4 Kasım süreci pek çok gündemin adeta turnusoludur. HDP milletvekillerine yönelik tavır, bir dönem demokratikleşme yönünde adımlar atan siyasi iradenin bu yoldan hızla dönerek otoriterleşme yönünde devam etmesinin de bir adımıdır. Demokratik siyaset, bu süreçten itibaren irtifa kaybederken, geri dönüşü olanaksız zayiatlar verilmiştir. Bu sürecin ülke halklarının geleceğine de etki eden neticeleri meselenin en can alıcı noktasıdır. 26. Yasama Dönemi’nin önemli bir kısmında, 16 Nisan Anayasa değişikliği başta olmak üzere önemli yasal düzenlemelerin hayata geçirilmesi noktasında, parlamento eksik irade ile çalışmış, alınan kararlar HDP’liüyelerin yokluğuna rağmen alınmıştır. Anayasa değişiklikleri başta olmak üzere İçtüzük değişiklikleri, uyum yasaları yapılırken en az 11 milletvekili parlamentoda bulunamamıştır. O dönem 550 milletvekilinin görev ifa ettiği nazara alındığında, karar mekanizmasında 11 parlamenterin olmaması alınan kararların demokratik meşruluğuna doğrudan etki etmektedir.

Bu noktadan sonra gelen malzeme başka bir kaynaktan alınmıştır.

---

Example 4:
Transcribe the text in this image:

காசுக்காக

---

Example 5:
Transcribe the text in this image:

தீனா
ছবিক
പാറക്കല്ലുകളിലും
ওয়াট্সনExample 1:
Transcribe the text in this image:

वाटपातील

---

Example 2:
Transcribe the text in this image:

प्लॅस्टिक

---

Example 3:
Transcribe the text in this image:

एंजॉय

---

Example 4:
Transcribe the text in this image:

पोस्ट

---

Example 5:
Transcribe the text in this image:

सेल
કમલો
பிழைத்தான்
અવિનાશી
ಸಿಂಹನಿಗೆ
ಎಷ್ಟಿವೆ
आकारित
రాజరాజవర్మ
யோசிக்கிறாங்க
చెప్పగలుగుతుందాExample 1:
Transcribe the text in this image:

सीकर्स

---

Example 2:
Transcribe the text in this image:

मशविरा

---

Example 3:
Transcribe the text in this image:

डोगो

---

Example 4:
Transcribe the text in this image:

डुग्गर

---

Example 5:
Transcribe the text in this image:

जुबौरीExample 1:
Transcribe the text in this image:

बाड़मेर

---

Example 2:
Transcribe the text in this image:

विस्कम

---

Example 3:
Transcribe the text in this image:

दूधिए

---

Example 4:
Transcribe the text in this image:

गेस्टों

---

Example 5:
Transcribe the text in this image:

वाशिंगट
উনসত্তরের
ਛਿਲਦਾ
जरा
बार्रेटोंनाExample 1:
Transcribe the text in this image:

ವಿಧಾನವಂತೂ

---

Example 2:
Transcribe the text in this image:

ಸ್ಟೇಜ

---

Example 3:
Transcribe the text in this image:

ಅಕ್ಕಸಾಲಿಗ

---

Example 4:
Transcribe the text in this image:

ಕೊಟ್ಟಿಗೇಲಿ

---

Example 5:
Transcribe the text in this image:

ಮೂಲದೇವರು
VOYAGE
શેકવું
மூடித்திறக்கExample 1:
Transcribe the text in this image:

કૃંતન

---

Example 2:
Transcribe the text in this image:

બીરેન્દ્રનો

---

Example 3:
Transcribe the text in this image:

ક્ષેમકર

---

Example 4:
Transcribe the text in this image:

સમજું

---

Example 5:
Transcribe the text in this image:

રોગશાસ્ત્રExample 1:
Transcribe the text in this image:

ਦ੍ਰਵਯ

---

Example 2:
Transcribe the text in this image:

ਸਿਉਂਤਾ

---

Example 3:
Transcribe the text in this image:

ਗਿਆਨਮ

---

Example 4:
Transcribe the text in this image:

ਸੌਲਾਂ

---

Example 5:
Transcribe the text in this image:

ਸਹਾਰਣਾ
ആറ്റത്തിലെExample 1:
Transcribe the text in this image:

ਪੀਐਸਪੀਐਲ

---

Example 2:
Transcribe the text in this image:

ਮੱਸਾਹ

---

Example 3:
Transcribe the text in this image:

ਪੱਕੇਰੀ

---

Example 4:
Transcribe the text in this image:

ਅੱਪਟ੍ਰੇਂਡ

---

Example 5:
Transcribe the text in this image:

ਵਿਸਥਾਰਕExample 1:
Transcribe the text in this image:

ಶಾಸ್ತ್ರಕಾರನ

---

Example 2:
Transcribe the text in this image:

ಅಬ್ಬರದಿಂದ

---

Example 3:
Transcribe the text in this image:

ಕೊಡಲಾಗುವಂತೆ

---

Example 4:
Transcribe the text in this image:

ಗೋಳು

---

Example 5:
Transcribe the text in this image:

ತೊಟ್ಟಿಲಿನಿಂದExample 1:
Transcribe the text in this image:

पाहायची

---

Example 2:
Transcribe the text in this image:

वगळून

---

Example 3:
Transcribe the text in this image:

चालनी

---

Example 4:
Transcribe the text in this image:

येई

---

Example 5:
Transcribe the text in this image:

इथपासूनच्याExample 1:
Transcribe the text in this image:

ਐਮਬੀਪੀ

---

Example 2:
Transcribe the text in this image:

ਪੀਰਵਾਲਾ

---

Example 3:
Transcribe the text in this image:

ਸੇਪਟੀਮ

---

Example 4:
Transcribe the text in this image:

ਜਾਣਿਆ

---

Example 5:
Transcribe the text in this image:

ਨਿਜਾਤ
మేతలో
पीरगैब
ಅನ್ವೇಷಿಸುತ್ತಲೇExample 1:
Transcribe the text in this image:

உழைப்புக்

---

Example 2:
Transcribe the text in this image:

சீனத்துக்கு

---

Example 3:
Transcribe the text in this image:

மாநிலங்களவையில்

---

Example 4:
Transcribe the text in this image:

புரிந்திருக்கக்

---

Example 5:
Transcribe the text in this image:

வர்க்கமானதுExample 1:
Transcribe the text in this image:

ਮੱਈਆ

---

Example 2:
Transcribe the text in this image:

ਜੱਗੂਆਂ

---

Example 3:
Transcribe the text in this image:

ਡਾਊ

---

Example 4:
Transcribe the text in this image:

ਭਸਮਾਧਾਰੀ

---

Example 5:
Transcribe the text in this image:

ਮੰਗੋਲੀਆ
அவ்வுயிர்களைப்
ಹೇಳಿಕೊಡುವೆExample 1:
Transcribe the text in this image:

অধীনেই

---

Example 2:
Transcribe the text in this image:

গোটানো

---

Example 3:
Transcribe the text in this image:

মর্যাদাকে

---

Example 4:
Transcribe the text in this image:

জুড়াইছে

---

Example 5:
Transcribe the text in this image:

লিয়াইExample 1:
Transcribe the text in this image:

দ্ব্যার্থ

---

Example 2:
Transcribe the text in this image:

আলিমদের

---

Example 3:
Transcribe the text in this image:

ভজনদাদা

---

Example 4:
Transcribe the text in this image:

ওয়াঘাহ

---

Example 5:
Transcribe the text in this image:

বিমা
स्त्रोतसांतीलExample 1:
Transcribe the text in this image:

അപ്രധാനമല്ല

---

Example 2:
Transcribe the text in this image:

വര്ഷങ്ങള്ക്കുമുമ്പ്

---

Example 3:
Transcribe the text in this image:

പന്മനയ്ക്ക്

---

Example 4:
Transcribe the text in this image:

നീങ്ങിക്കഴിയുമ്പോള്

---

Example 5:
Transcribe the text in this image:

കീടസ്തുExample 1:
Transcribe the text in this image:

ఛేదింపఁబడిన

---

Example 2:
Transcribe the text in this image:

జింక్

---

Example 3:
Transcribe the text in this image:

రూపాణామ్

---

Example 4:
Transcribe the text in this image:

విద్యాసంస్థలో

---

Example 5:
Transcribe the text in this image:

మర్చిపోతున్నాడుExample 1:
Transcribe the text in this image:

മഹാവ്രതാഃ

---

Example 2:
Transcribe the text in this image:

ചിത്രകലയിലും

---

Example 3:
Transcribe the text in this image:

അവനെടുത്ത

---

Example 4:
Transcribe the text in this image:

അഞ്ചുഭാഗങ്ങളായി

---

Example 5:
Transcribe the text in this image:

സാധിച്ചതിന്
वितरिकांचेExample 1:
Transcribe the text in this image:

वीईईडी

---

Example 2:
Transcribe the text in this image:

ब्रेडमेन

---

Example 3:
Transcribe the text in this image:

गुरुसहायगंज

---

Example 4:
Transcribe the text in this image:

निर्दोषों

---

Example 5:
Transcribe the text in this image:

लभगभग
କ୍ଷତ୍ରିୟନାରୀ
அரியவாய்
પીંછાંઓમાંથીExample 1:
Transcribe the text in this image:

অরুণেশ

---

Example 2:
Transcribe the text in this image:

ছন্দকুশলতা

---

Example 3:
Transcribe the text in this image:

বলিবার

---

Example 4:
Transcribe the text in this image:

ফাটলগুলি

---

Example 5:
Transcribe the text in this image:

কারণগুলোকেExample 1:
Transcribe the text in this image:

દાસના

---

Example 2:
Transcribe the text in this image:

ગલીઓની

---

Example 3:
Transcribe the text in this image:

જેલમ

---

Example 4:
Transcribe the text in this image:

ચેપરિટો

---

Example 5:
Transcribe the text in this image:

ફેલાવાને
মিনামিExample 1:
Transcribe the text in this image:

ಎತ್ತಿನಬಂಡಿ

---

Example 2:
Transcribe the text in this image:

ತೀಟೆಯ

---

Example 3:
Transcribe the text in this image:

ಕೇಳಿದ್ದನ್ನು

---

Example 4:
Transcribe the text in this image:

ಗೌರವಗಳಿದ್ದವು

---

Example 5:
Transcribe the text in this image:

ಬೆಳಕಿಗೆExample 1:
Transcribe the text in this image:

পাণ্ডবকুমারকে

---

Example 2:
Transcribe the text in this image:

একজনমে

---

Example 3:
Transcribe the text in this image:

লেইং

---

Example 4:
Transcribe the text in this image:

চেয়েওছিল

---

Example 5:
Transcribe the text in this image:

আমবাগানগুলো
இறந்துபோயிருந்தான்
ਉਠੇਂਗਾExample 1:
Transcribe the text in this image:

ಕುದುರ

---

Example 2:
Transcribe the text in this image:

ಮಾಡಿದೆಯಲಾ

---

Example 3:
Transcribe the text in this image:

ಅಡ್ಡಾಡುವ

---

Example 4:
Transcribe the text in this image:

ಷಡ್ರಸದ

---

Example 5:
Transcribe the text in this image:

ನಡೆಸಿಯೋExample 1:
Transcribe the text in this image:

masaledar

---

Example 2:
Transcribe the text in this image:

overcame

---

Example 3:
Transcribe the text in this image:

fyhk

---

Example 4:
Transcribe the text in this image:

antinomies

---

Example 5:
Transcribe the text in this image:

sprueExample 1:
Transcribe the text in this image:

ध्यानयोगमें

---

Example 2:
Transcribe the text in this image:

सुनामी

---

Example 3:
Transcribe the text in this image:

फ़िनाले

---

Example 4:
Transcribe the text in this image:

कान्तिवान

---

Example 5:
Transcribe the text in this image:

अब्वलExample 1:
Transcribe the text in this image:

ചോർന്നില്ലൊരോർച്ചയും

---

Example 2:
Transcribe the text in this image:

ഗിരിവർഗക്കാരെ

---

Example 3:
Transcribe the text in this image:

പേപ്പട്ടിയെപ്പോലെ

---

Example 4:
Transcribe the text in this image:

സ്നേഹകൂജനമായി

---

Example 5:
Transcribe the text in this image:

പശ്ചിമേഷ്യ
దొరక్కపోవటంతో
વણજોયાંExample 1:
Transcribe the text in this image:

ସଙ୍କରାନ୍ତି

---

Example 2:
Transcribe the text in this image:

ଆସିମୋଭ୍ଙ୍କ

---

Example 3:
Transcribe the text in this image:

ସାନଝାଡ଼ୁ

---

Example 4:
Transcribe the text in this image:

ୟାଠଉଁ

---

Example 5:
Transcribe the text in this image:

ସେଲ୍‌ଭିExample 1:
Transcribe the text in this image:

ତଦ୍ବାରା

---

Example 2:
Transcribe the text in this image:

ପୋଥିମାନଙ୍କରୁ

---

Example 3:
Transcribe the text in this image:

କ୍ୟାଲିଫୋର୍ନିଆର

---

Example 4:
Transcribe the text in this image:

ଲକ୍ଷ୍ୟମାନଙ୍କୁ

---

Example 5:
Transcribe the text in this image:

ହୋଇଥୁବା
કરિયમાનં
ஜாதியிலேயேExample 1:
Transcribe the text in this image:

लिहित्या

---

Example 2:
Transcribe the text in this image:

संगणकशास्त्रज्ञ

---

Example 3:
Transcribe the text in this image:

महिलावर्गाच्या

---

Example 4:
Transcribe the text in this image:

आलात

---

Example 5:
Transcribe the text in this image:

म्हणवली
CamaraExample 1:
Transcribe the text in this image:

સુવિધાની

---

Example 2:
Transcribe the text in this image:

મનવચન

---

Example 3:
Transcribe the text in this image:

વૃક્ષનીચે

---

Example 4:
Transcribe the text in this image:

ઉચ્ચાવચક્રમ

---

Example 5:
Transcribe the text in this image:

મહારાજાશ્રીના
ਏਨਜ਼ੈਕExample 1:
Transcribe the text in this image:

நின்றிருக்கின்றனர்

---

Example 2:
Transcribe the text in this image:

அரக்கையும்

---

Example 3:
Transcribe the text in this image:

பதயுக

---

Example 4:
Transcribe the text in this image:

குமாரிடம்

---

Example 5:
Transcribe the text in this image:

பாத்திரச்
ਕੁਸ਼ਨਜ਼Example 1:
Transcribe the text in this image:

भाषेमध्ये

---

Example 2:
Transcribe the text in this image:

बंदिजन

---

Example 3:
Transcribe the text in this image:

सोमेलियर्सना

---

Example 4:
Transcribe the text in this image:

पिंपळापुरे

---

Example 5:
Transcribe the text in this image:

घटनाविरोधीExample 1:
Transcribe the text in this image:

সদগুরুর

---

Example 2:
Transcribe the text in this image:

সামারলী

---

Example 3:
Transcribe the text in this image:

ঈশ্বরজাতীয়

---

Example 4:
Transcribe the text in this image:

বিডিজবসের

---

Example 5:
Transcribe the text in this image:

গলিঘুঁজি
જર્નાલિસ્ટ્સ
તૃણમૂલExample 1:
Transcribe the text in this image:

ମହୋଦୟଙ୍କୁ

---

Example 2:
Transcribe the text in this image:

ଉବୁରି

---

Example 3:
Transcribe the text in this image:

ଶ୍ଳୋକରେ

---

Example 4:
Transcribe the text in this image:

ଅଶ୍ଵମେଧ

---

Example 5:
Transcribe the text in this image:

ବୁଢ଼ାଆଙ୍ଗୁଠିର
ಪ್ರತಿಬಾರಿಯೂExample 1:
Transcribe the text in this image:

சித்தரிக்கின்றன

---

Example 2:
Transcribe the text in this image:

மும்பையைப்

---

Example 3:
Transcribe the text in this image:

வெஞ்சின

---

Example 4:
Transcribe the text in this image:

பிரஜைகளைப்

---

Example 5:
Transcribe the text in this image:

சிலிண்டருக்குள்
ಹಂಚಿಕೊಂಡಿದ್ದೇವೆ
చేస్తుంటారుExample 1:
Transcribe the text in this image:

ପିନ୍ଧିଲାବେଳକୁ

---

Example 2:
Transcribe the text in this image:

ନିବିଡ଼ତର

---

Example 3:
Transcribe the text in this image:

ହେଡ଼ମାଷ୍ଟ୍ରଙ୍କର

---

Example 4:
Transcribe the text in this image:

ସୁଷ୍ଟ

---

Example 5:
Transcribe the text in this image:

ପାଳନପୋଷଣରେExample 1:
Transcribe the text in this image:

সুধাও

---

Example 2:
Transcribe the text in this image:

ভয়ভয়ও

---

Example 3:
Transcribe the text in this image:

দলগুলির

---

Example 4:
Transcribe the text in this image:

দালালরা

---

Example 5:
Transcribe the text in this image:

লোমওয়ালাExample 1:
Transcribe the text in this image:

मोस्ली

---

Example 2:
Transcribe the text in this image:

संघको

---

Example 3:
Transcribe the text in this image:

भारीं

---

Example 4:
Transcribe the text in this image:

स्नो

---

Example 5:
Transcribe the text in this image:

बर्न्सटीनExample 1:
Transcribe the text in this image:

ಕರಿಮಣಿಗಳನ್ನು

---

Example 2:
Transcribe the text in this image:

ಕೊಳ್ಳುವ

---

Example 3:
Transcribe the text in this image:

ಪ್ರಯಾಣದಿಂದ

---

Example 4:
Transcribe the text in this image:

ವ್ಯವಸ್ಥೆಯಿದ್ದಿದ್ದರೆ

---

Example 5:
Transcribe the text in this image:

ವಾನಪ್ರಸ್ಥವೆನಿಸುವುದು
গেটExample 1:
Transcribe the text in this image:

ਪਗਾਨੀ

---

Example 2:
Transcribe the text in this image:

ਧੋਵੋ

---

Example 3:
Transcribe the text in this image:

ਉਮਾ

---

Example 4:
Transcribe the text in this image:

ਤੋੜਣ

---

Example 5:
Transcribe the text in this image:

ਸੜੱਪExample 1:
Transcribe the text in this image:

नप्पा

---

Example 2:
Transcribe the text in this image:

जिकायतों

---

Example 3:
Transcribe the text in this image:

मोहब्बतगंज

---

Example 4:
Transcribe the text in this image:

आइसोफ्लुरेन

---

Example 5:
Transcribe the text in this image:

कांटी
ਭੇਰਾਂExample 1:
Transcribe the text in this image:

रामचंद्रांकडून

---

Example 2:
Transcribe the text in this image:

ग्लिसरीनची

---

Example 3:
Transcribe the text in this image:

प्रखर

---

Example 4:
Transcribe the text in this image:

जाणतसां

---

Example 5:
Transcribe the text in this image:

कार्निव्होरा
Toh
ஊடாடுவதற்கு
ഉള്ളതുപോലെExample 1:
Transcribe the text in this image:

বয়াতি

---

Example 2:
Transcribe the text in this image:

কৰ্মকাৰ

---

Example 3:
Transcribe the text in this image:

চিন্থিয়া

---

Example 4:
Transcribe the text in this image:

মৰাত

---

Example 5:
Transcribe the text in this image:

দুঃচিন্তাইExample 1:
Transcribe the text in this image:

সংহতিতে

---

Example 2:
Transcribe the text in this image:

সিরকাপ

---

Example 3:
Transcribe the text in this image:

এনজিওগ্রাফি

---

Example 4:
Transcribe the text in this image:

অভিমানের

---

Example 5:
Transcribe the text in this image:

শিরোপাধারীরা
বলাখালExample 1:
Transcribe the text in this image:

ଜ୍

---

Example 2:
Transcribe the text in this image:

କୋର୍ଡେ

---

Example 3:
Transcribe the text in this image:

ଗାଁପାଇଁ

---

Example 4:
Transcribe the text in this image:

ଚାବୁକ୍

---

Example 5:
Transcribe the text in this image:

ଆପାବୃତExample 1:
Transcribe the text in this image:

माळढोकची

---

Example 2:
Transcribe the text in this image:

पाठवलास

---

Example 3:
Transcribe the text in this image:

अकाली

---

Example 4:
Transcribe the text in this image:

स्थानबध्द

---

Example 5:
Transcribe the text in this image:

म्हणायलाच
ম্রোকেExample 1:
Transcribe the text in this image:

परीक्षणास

4 Kasım siyasi darbesininhukuk dışılığı izahtan vareste olup, bununla beraber ülke halklarının ortak geleceği açısından yaratmış olduğu tahribatlar ile birlikte değerlendirildiğinde,son derece vahim bir tablo ile karşı karşıya olunduğu açıktır. Bu nedenle milletvekillerinin tutuklandığı gün olan 4 Kasım siyasi müdahalesinin etki ve sonuçlarının araştırılması; hukukun üstünlüğüne ve kuvvetler ayrılığına dayanan etkili ve anlamlı bir demokrasinin temellerinin atılması ve devamlılığı açısından hayati önemdedir.